The camera Sony Cyber-shot DSC-HX20V is a digital camera that was first released in 2012. The Sony Cyber-shot HX20V is part of the Cyber-shot line of cameras released by Sony.

== Features ==
The Sony HX20V Features include:
- Wide-angle lens
- 18.2 megapixel resolution
- Optical image stabilizer in the lens, reducing blurring by compensating for hand shake
- 10 fps continuous shooting
- 20x optical zoom range
- 1 cm minimum focusing distance
- Full HD 1080p movie mode in both normal and wide aspect ratio
- Panorama Still Image Size : Sweep Panorama:HR(10,480 x 4,096) / Wide(7,152 x 1,080/4,912 x 1,920) / Standard(4,912 x 1,080/3,424 x 1,920)
- Optical SteadyShot™ with 3-way Active Mode Image Stabilization
- Background Defocus
- Sony G Lens
- AVCHD 60i:28M PS(1,920×1,080/60p)/24M FX/17M FH(1,920×1,080/60i)/9M HQ(1,440×1,080/60i),MP4:12M(1,440×1,080/30fps)/6M(1,280×720/30fps)/3M VGA(640×480/30fps)
- Dust + push- sensitive objective (for comfortable use)
- GPS capabilities
- 40x digital zoom (clear image zoom)
- Manual modes

== Camera modes ==

- Intelligent Auto: allows the camera to analyze the scene and automatically adjust settings for optimal exposure, focus, and other parameters
- Program Auto (P): more control over settings like ISO, white balance, and exposure (camera handles other settings)
- Aperture priority (A): manually set the aperture while the camera adjusts other settings like shutter speed
- Shutter Priority (S): manually set the shutter speed while the camera adjusts other settings accordingly
- Manual Exposure (M): Provides full manual control over both aperture and shutter speed
- Scene Selection: Offers various scene modes optimized for specific shooting situations like Portrait, Landscape, Sports, Night Scene, etc.
- Sweep Panorama: Capture wide panoramic shots by panning the camera across a scene.
- Superior Auto: Similar to Intelligent Auto, but handles low-light exposure better, reducing noise.
- 3D Shooting Mode: Allows the capture of 3D images when used with a compatible display
- Background Defocus: simulates a shallow depth of field to create a blurred background

== Design ==
The Sony HX20/HX20V is designed to be a compact camera, that can fit very easily in your pocket. It includes a very small 960mah battery that can be easily changed on the go.
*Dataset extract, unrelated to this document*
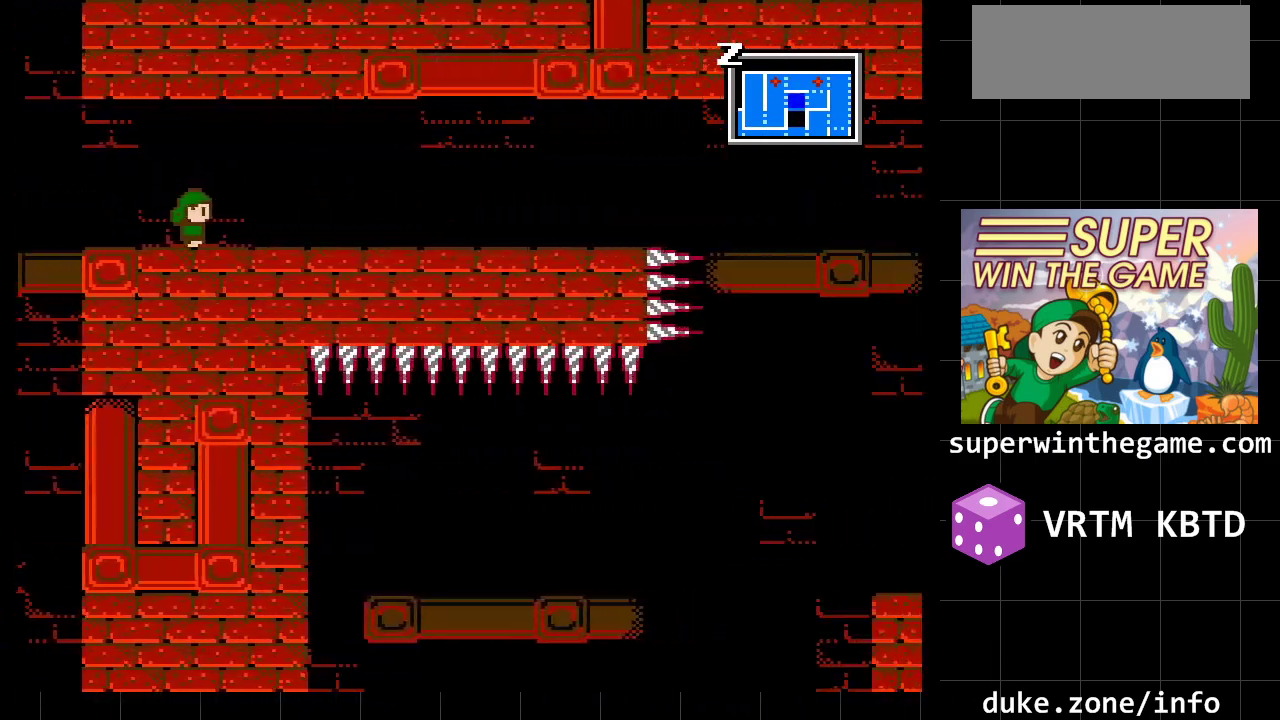
{"buttons": ["DPAD_RIGHT"], "events": [[267, "DPAD_RIGHT", "down"]]}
It features a grip object in between the camera controls for comfortable use with one hand. It's also constructed with durable materials to withstand everyday usage and occasional bumps or knocks during travel. A zoom -controlling mechanism is being used around the shutter button for quick zooming capabilities.

The GUI the Sony HX20V is designed to be beginner-friendly, with not a lot of complications taking up the UI. While still being a great GUI for more advanced users!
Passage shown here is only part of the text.